As such, it is absolutely a valid choice for animate breath. This does mean burning two spell slots, one to power the breath weapon and one to cast animate breath, but that doesn’t change anything.

The fact that Spell Compendium even explicitly notes that the dragon breath spell’s breath weapon is valid for animate breath is just extra confirmation: the dragon breath spell is quite similar to the Draconic Breath feat, in that it is “spend spell slot → use breath weapon.” If anything, the breath weapon from dragon breath is even more ephemeral, since that breath weapon literally only exists for the moment you’re using the spell, rather than being a thing you always have (but have to power with spell slots).

Since Spell Compendium is the latest version of animate breath,1 its version is the “correct” one,2 and since it doesn’t care anything at all about the stats of your breath weapon, there’s no need to use a higher-level spell slot to produce the breath weapon. Technically, even a breath weapon produced by a 0th-level spell slot (which would deal 0d6 damage) would qualify for animate breath, but I imagine just about every DM will require at least a 1st-level slot.

Correspondingly, however, dragonheart mage does nothing to improve matters. If you were using the Draconomicon version, then the dragonheart mage improvements would improve animate breath’s construct.

As for where the effect of animate breath appears, that is entirely unclear. Even calling and summoning effects (which this is not) lack a generic, default location for things to appear in; summon monster, planar binding, et al., those things all have Ranges that spell it out. The range on animate breath is Personal, because it’s affecting your breath weapon... but that leaves out where the creature version appears. Talk with your DM. The two options you lay out seem like the most sensible ones to me, but I don’t really know that one is a better choice than the other. Since breath weapons and this spell are quite weak, I’d probably just let you create the creature anywhere you could have breathed, but that’s me.
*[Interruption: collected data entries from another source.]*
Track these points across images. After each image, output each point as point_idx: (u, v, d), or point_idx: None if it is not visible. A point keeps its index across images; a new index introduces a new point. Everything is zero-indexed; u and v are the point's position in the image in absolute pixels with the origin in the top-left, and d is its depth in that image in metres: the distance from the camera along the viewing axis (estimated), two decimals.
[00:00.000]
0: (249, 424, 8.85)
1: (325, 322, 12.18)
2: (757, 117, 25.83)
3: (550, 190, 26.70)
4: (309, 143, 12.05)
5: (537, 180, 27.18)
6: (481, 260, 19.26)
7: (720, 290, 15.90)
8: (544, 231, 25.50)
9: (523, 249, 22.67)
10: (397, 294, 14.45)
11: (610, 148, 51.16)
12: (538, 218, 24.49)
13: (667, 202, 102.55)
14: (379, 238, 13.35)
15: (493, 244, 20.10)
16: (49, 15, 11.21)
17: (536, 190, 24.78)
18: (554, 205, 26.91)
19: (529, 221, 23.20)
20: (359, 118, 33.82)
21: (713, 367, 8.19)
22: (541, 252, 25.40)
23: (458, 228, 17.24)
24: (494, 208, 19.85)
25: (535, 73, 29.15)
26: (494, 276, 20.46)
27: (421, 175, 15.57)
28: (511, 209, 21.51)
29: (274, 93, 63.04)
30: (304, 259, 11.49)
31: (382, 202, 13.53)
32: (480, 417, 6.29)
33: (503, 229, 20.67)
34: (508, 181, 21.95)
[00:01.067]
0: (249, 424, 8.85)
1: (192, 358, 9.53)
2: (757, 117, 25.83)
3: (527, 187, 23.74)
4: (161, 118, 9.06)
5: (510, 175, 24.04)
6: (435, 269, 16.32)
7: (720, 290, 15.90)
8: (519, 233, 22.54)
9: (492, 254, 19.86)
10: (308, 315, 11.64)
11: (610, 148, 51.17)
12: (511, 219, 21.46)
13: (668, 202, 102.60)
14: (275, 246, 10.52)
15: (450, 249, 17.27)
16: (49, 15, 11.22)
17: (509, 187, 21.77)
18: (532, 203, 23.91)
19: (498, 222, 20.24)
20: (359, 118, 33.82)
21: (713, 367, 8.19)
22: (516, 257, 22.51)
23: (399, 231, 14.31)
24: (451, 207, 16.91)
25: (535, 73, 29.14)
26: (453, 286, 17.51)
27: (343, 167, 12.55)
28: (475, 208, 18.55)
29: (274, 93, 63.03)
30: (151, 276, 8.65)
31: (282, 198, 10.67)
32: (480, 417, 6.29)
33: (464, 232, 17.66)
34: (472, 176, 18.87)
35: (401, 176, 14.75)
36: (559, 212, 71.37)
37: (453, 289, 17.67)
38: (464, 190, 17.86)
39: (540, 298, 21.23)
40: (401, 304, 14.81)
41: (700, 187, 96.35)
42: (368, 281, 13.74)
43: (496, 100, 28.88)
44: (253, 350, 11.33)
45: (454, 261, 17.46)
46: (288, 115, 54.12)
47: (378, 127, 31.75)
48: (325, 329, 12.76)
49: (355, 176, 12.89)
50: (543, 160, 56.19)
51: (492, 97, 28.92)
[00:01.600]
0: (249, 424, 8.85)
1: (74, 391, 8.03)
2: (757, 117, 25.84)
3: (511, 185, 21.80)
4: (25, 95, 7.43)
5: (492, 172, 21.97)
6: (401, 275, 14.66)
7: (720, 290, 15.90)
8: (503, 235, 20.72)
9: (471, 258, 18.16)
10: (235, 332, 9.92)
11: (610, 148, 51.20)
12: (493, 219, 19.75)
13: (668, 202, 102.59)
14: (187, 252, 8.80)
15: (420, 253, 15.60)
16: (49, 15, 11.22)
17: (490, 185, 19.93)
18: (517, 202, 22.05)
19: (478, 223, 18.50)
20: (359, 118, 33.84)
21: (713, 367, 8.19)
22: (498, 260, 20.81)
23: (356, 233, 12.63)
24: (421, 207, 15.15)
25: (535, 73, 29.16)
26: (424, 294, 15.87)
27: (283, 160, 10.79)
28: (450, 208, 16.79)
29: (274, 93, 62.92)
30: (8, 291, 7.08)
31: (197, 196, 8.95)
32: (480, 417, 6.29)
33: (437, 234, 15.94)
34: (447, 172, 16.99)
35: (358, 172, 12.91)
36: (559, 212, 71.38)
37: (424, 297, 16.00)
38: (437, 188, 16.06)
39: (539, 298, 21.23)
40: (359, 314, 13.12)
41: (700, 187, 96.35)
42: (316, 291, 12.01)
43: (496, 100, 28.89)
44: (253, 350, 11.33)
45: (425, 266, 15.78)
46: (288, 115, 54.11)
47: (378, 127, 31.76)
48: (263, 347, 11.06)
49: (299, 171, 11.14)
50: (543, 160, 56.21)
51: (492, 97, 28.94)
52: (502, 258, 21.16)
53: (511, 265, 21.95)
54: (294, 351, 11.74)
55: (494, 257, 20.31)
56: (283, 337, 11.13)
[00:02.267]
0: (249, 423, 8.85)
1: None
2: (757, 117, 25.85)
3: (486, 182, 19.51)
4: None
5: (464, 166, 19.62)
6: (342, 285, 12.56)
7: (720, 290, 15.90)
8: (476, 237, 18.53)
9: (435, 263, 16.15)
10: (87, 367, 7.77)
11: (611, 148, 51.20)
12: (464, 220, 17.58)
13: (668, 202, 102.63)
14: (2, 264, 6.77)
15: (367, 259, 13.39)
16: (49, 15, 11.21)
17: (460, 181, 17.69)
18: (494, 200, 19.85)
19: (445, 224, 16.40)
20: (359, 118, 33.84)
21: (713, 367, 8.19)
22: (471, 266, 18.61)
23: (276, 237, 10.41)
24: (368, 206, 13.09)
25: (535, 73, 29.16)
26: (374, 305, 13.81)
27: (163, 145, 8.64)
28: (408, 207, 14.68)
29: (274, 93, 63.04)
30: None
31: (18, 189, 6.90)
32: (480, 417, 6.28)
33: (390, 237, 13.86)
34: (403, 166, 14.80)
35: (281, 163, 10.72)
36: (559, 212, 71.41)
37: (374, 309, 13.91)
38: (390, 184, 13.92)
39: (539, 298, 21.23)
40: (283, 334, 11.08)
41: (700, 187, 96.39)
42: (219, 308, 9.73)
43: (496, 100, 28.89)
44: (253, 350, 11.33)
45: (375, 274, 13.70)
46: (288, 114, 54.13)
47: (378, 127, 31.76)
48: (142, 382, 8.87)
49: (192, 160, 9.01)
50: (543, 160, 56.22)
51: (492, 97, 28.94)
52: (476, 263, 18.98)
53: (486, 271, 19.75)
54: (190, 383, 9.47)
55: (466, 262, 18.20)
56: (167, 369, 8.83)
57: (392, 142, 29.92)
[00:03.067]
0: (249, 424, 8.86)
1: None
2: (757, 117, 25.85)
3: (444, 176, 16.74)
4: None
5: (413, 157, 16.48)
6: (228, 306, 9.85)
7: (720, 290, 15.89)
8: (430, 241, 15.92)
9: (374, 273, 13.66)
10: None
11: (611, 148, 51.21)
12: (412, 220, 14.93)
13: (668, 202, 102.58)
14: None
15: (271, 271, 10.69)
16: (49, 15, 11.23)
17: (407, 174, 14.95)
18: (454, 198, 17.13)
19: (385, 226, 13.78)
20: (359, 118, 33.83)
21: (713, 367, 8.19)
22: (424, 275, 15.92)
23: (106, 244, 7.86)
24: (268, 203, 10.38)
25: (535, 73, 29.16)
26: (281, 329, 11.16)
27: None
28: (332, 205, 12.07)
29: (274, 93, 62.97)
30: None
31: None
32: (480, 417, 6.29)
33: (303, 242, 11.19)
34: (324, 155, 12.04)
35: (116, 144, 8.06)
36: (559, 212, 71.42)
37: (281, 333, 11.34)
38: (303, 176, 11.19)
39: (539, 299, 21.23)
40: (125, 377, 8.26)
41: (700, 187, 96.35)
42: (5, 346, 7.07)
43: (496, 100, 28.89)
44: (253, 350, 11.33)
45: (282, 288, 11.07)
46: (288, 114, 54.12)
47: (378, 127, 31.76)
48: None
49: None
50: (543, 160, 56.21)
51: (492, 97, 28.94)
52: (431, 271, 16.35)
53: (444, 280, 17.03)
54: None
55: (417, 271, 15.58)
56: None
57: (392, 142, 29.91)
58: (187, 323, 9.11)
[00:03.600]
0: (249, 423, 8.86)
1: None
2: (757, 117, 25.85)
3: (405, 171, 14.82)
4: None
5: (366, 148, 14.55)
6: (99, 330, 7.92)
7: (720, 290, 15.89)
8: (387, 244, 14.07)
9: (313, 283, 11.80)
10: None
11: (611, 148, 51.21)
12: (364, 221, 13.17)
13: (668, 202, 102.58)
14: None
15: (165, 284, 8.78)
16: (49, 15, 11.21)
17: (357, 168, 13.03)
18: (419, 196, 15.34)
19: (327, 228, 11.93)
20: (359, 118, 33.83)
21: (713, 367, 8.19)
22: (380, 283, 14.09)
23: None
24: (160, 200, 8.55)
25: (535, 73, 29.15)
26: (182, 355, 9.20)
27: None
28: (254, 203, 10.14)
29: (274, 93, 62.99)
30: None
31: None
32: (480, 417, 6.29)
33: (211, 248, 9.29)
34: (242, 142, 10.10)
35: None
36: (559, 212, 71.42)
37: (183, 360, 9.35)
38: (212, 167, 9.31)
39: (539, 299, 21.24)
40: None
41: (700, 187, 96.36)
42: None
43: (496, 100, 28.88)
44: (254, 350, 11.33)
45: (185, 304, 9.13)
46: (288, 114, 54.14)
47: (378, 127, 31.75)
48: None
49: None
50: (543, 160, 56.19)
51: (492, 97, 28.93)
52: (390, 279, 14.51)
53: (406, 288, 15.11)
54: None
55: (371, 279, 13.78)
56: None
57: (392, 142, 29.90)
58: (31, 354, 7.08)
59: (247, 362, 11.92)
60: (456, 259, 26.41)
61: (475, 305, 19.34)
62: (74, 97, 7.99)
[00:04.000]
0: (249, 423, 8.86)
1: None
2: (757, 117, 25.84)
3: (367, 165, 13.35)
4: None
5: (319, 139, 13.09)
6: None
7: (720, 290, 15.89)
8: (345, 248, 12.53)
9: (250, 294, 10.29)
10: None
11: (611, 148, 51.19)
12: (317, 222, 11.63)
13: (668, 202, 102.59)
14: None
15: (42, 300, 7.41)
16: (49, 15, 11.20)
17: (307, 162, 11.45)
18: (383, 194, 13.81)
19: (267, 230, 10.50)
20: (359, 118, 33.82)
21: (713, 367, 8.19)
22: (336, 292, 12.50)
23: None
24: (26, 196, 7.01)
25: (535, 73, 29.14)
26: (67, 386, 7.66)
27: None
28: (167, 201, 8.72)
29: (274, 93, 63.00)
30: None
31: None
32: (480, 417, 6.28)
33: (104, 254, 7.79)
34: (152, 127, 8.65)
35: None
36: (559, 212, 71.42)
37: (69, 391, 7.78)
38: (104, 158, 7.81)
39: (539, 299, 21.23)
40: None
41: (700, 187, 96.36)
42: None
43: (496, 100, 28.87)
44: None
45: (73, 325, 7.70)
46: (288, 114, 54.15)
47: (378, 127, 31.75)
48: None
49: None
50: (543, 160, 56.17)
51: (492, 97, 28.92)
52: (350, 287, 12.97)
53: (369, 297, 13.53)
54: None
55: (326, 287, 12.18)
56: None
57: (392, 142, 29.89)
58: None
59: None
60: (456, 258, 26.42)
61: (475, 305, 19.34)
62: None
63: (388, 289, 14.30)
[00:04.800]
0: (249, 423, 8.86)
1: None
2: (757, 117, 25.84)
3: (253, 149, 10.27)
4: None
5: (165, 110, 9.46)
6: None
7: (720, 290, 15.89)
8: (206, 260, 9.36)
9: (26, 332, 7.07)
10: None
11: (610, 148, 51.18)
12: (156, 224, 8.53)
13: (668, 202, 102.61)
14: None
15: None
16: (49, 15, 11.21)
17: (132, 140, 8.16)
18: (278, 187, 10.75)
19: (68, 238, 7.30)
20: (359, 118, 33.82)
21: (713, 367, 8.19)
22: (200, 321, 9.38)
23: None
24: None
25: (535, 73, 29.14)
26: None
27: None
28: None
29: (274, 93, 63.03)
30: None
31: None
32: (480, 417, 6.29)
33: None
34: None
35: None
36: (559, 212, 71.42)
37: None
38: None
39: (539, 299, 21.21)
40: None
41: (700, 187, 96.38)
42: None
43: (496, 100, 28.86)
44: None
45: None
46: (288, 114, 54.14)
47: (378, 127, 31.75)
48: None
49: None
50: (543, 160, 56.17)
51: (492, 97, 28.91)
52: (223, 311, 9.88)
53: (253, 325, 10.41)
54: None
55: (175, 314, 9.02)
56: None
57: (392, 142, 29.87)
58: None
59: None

  1. Draconomicon came out in 2003, Spell Compendium in 2005. Draconomicon was actually one of the very first supplements for 3.5, even before Complete Warrior (which is often thought of as the first “real” supplement to the 3.5 PHB).

  2. The errata rules don’t actually specify this; instead they talk about the “primary” source, which is usually the first printing. However, Spell Compendium asserts its primacy, and most players grant it that status. Moreover, in the case of complete reprints (as opposed to simple mentions or derivative material), later printings might be primary; the FAQ suggests so.